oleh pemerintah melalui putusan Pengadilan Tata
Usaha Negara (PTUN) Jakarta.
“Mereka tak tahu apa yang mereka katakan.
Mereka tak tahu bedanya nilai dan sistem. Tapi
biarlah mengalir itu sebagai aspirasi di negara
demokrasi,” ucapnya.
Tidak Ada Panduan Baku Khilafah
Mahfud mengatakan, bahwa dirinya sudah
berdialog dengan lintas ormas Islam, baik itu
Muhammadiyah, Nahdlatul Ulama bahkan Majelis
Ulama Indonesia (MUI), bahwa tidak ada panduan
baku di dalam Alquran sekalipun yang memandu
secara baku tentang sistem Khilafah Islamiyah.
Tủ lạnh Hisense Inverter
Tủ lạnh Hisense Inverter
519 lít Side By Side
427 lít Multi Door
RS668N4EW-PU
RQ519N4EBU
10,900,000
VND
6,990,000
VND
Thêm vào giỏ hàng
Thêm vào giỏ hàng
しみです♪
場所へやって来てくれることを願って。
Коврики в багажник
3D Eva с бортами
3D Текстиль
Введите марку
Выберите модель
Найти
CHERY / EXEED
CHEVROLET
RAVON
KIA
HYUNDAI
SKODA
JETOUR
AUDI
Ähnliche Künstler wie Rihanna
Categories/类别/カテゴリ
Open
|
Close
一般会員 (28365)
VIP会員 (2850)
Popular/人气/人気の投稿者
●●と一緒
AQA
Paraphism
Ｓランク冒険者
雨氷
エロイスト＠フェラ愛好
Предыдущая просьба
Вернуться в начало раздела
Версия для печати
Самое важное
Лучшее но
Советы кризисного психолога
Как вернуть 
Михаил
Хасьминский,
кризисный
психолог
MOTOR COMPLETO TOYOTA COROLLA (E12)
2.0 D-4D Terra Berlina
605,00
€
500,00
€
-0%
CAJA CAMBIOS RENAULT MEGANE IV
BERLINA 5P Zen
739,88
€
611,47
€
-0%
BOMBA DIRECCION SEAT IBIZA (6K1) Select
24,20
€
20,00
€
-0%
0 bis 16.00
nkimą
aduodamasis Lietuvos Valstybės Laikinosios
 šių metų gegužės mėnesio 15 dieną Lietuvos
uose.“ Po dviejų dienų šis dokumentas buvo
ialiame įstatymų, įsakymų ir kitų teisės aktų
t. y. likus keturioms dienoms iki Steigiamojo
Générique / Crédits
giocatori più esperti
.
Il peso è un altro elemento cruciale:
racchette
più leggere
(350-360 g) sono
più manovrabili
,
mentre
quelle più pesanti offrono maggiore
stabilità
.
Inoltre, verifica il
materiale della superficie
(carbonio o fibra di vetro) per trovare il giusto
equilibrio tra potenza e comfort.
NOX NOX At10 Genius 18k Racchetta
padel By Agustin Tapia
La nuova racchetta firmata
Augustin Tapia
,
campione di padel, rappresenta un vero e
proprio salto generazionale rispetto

ACTIVITY: Copy every line of the listing containing the string "Lietuvos".

SOLUTION:
aduodamasis Lietuvos Valstybės Laikinosios
 šių metų gegužės mėnesio 15 dieną Lietuvos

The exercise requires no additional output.